14/11/2025
In psychodynamic work, we often say that the unconscious speaks through action more than intention. The way a patient pays for therapy is not about financial etiquette — it is a live expression of their inner world unfolding in the therapeutic relationship.
Money carries emotional weight. It represents dependence, separation, care, autonomy, guilt, longing, anger, and attachment. When a patient reaches for cash, forgets to bring it, overpays, apologises, hesitates, or becomes irritated, they are not simply performing a transaction. They are expressing something about:
how they experience being held or not held
how safe they feel in needing someone
how they manage closeness and distance
what they learned about giving and receiving in childhood
how they negotiate boundaries and expectations
what they fear, long for, or defend against in intimacy
In this way, payment becomes a microcosm of the patient’s relational patterns. It is never about judgment. There is no “right” or “wrong” way of paying.
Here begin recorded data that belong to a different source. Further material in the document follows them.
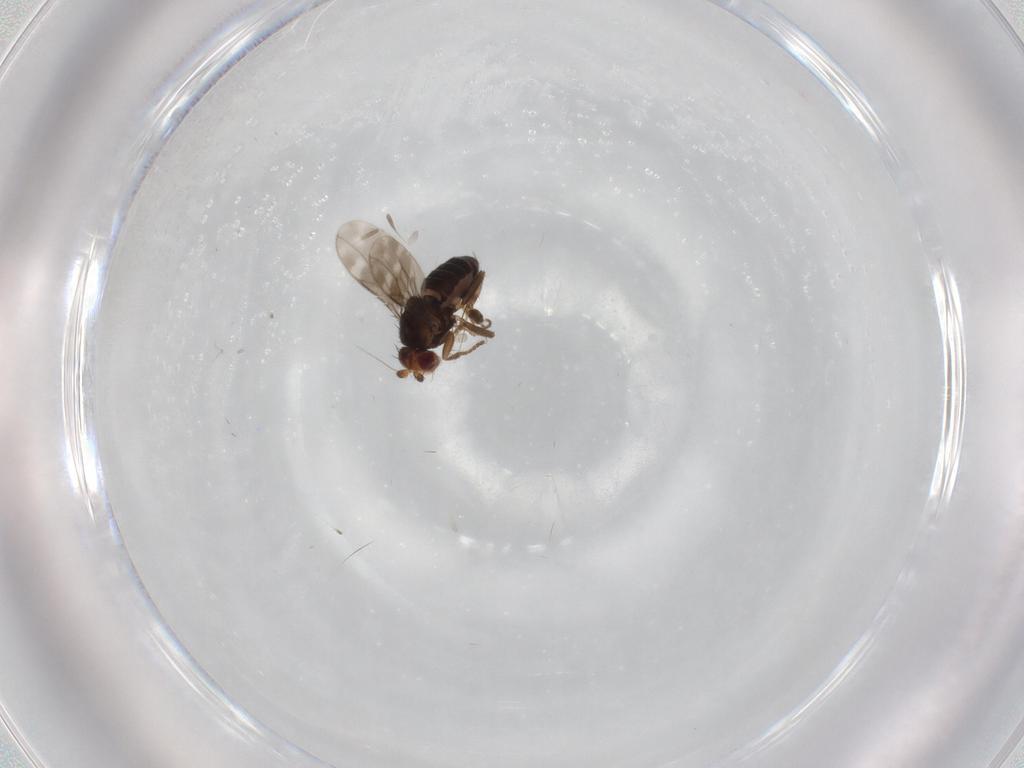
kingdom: Animalia
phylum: Arthropoda
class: Insecta
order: Diptera
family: Sphaeroceridae
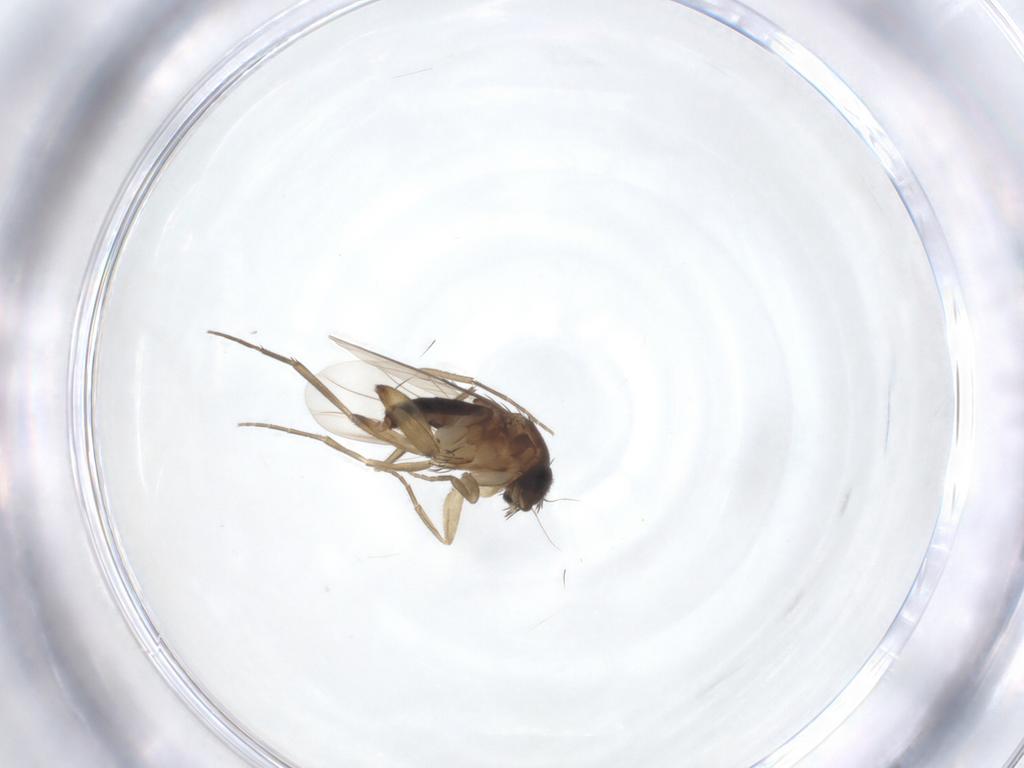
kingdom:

Instead, each pattern becomes material — a moment rich with information about how the patient relates to others, to themselves, and to the therapeutic space.
When a therapist explores these subtle behaviours with the patient, something important can happen:
awareness deepens, repeated relational cycles become visible, and the possibility for new experience emerges.
Even the smallest rituals — handing over money, asking for change, forgetting the wallet, or hesitating at the door — can reveal profound emotional truths.
Nothing in therapy is just a coincidence.
Everything that happens in the room becomes part of the meaningful dialogue — even the moment of payment.